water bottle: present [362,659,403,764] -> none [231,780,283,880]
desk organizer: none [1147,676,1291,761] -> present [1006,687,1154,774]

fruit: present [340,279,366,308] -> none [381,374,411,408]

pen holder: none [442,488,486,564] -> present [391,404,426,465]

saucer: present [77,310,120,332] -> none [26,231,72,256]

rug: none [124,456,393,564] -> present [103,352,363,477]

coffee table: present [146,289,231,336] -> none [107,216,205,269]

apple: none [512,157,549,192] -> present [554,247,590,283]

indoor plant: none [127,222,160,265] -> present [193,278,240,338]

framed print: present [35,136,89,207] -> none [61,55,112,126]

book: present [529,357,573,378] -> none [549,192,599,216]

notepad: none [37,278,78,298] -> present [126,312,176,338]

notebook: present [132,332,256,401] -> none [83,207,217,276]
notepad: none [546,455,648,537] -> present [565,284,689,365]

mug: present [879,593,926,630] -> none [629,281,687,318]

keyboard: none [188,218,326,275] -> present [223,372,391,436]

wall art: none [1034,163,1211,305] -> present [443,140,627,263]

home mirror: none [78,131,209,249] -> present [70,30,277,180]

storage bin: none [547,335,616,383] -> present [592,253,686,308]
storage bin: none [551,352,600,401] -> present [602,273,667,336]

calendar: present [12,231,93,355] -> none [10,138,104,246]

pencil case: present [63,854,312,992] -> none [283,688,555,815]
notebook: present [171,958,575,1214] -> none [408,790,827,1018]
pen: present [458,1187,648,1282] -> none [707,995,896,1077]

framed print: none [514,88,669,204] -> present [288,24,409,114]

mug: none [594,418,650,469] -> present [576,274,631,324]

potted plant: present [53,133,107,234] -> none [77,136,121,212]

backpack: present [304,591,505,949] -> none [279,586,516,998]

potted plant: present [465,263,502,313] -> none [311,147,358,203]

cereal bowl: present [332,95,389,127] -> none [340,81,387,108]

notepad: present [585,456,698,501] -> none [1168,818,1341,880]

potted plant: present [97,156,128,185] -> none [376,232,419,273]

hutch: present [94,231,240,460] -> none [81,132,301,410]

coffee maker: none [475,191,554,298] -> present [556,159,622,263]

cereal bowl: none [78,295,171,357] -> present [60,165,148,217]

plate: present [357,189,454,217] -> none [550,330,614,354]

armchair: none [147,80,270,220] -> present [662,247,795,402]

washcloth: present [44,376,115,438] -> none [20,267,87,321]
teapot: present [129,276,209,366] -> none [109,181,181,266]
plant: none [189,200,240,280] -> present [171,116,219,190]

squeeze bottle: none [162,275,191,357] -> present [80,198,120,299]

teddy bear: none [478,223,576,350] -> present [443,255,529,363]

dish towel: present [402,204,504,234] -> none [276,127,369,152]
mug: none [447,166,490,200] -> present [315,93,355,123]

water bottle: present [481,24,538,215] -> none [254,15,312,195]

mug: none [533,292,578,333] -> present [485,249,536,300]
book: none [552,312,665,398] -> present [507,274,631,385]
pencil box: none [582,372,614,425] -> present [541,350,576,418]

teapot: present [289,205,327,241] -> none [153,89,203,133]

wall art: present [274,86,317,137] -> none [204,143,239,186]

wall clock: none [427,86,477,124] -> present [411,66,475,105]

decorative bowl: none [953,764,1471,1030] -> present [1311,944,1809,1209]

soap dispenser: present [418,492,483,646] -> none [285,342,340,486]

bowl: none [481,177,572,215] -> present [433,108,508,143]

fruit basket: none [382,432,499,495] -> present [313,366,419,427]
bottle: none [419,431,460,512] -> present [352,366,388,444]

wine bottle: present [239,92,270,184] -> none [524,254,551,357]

> _PROMPT_: Reproduce all data above, unchanged.

> _RESPONSE_:
water bottle: present [362,659,403,764] -> none [231,780,283,880]
desk organizer: none [1147,676,1291,761] -> present [1006,687,1154,774]

fruit: present [340,279,366,308] -> none [381,374,411,408]

pen holder: none [442,488,486,564] -> present [391,404,426,465]

saucer: present [77,310,120,332] -> none [26,231,72,256]

rug: none [124,456,393,564] -> present [103,352,363,477]

coffee table: present [146,289,231,336] -> none [107,216,205,269]

apple: none [512,157,549,192] -> present [554,247,590,283]

indoor plant: none [127,222,160,265] -> present [193,278,240,338]

framed print: present [35,136,89,207] -> none [61,55,112,126]

book: present [529,357,573,378] -> none [549,192,599,216]

notepad: none [37,278,78,298] -> present [126,312,176,338]

notebook: present [132,332,256,401] -> none [83,207,217,276]
notepad: none [546,455,648,537] -> present [565,284,689,365]

mug: present [879,593,926,630] -> none [629,281,687,318]

keyboard: none [188,218,326,275] -> present [223,372,391,436]

wall art: none [1034,163,1211,305] -> present [443,140,627,263]

home mirror: none [78,131,209,249] -> present [70,30,277,180]

storage bin: none [547,335,616,383] -> present [592,253,686,308]
storage bin: none [551,352,600,401] -> present [602,273,667,336]

calendar: present [12,231,93,355] -> none [10,138,104,246]

pencil case: present [63,854,312,992] -> none [283,688,555,815]
notebook: present [171,958,575,1214] -> none [408,790,827,1018]
pen: present [458,1187,648,1282] -> none [707,995,896,1077]

framed print: none [514,88,669,204] -> present [288,24,409,114]

mug: none [594,418,650,469] -> present [576,274,631,324]

potted plant: present [53,133,107,234] -> none [77,136,121,212]

backpack: present [304,591,505,949] -> none [279,586,516,998]

potted plant: present [465,263,502,313] -> none [311,147,358,203]

cereal bowl: present [332,95,389,127] -> none [340,81,387,108]

notepad: present [585,456,698,501] -> none [1168,818,1341,880]

potted plant: present [97,156,128,185] -> none [376,232,419,273]

hutch: present [94,231,240,460] -> none [81,132,301,410]

coffee maker: none [475,191,554,298] -> present [556,159,622,263]

cereal bowl: none [78,295,171,357] -> present [60,165,148,217]

plate: present [357,189,454,217] -> none [550,330,614,354]

armchair: none [147,80,270,220] -> present [662,247,795,402]

washcloth: present [44,376,115,438] -> none [20,267,87,321]
teapot: present [129,276,209,366] -> none [109,181,181,266]
plant: none [189,200,240,280] -> present [171,116,219,190]

squeeze bottle: none [162,275,191,357] -> present [80,198,120,299]

teddy bear: none [478,223,576,350] -> present [443,255,529,363]

dish towel: present [402,204,504,234] -> none [276,127,369,152]
mug: none [447,166,490,200] -> present [315,93,355,123]

water bottle: present [481,24,538,215] -> none [254,15,312,195]

mug: none [533,292,578,333] -> present [485,249,536,300]
book: none [552,312,665,398] -> present [507,274,631,385]
pencil box: none [582,372,614,425] -> present [541,350,576,418]

teapot: present [289,205,327,241] -> none [153,89,203,133]

wall art: present [274,86,317,137] -> none [204,143,239,186]

wall clock: none [427,86,477,124] -> present [411,66,475,105]

decorative bowl: none [953,764,1471,1030] -> present [1311,944,1809,1209]

soap dispenser: present [418,492,483,646] -> none [285,342,340,486]

bowl: none [481,177,572,215] -> present [433,108,508,143]

fruit basket: none [382,432,499,495] -> present [313,366,419,427]
bottle: none [419,431,460,512] -> present [352,366,388,444]

wine bottle: present [239,92,270,184] -> none [524,254,551,357]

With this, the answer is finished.